Great or good or OK points. But I think there's more, something deeper - a relationship between pain - emotional or physical - and the word shed.

Sweat: I've never heard of shedding sweat but let's take that one first. Interrogation might, say, be sweaty from a physical response to the emotionally painful stress of verbal pressure to give in, or the tension between giving in and physically induced pain. Strenuous exercise or other kinds of hard, physical effort, as well as exposure to excessive heat - all of which can cause varying levels of pain - will usually result in sweat as well. So sweat generally comes from stress.

Blood: Shedding it, willingly or otherwise, self-inflicted or inflicted upon others, is deliberate. (If there's blood from an accident, we don't usually say shed.) Shedding blood can obviously cause physical pain, and may also involve emotional pain. But with both sweat and blood, both the causes and results are usually Deliberate and Intended, either by us or others.

Tears: (My search for the relationship of the word shed to this one is what brought me to this page.) Both physically and emotionally generated tears can result from all the same kinds of painful stress that cause sweat. And our emotional response to the shedding of blood can easily evoke tears. All that's a given. But my focus on shedding tears is on the emotions that lie beneath them. Those emotions are, of course, sadness and happiness, and all the words we use to describe their varying intensities. Those emotions have causes but they and the tears are Involuntary Responses, not Deliberate, unless one's faking it.

But why do we sometimes shed tears and not just tear up, cry, weep or sob? Here's where I relate this idiom to shedding clothes or a snake shedding its skin, though both of these are deliberate. And here's where my reasoning is admittedly winging it, but I think valid.

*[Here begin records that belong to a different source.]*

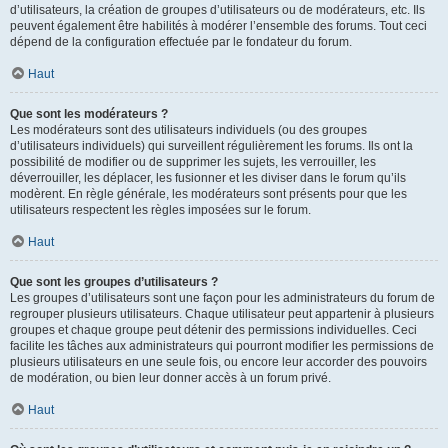
d’utilisateurs, la création de groupes d’utilisateurs ou de modérateurs, etc. Ils
peuvent également être habilités à modérer l’ensemble des forums. Tout ceci
dépend de la configuration effectuée par le fondateur du forum.
Haut
Que sont les modérateurs ?
Les modérateurs sont des utilisateurs individuels (ou des groupes
d’utilisateurs individuels) qui surveillent régulièrement les forums. Ils ont la
possibilité de modifier ou de supprimer les sujets, les verrouiller, les
déverrouiller, les déplacer, les fusionner et les diviser dans le forum qu’ils
modèrent. En règle générale, les modérateurs sont présents pour que les
utilisateurs respectent les règles imposées sur le forum.
Haut
Que sont les groupes d’utilisateurs ?
Les groupes d’utilisateurs sont une façon pour les administrateurs du forum de
regrouper plusieurs utilisateurs. Chaque utilisateur peut appartenir à plusieurs
groupes et chaque groupe peut détenir des permissions individuelles. Ceci
facilite les tâches aux administrateurs qui pourront modifier les permissions de
plusieurs utilisateurs en une seule fois, ou encore leur accorder des pouvoirs
de modération, ou bien leur donner accès à un forum privé.
Haut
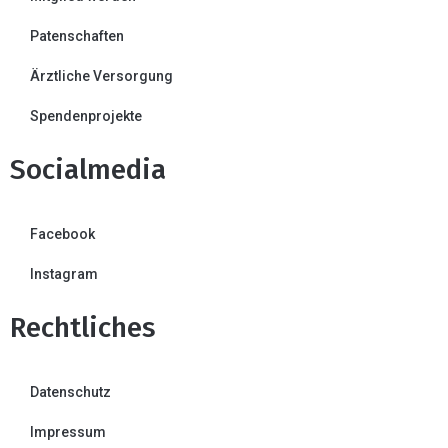
Patenschaften
Ärztliche Versorgung
Spendenprojekte
Socialmedia
Facebook
Instagram
Rechtliches
Datenschutz
Impressum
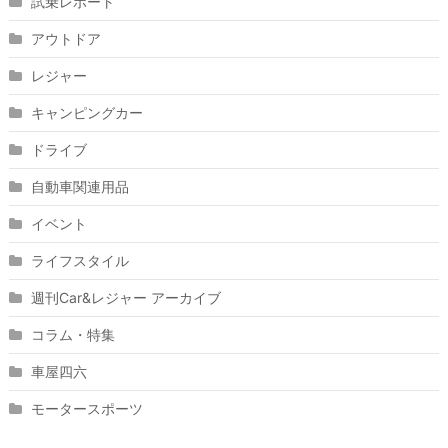
試乗レポート
アウトドア
レジャー
キャンピングカー
ドライブ
自動車関連用品
イベント
ライフスタイル
週刊Car&レジャー アーカイブ
コラム・特集
車屋四六
モータースポーツ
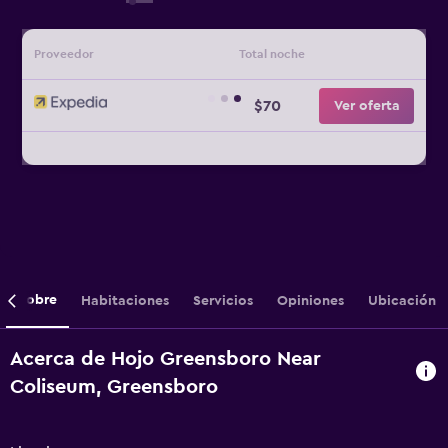
Proveedor
Total noche
$70
Ver oferta
Sobre
Habitaciones
Servicios
Opiniones
Ubicación
Acerca de Hojo Greensboro Near
Coliseum, Greensboro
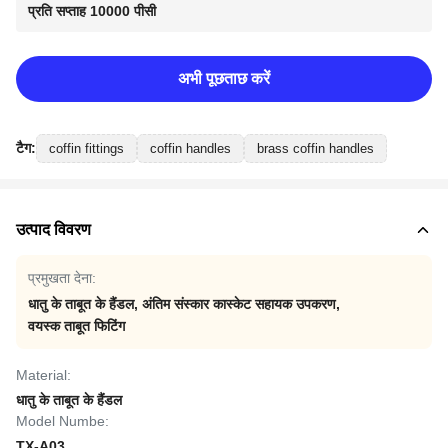
प्रति सप्ताह 10000 पीसी
अभी पूछताछ करें
टैग:
coffin fittings
coffin handles
brass coffin handles
उत्पाद विवरण
प्रमुखता देना:
धातु के ताबूत के हैंडल
,
अंतिम संस्कार कास्केट सहायक उपकरण
,
वयस्क ताबूत फिटिंग
Material:
धातु के ताबूत के हैंडल
Model Numbe:
TX-A03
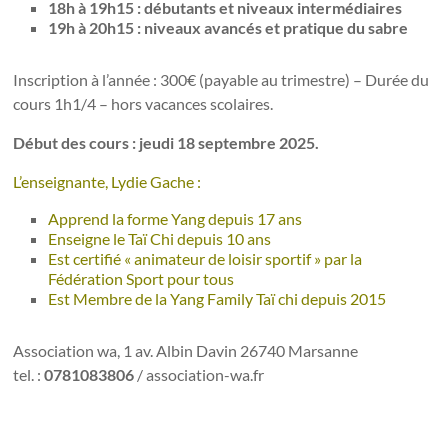
18h à 19h15 : débutants et niveaux intermédiaires
19h à 20h15 : niveaux avancés et pratique du sabre
Inscription à l’année : 300€ (payable au trimestre) – Durée du
cours 1h1/4 – hors vacances scolaires.
Début des cours : jeudi 18 septembre 2025.
L’enseignante, Lydie Gache :
Apprend la forme Yang depuis 17 ans
Enseigne le Taï Chi depuis 10 ans
Est certifié « animateur de loisir sportif » par la
Fédération Sport pour tous
Est Membre de la Yang Family Taï chi depuis 2015
Association wa, 1 av. Albin Davin 26740 Marsanne
tel. :
0781083806
/ association-wa.fr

The idea is that our tears of happiness or sorrow are emotionally excreting something from us, ridding us of something, releasing something from us - and that something is pain. .. OK, yes, we don't usually think of happiness as painful. But tears shed from - Out Of - happiness are often from the sense of release and relief at the realization that something painful has ended or is ending. And tears we shed when we feel grief, sorrow and sadness are a release of some of the pain, letting it out drop by teardrop, or maybe by a torrent. .. So, I believe, we “shed tears” to shed ourselves of emotional (well, and sometimes physical) pain.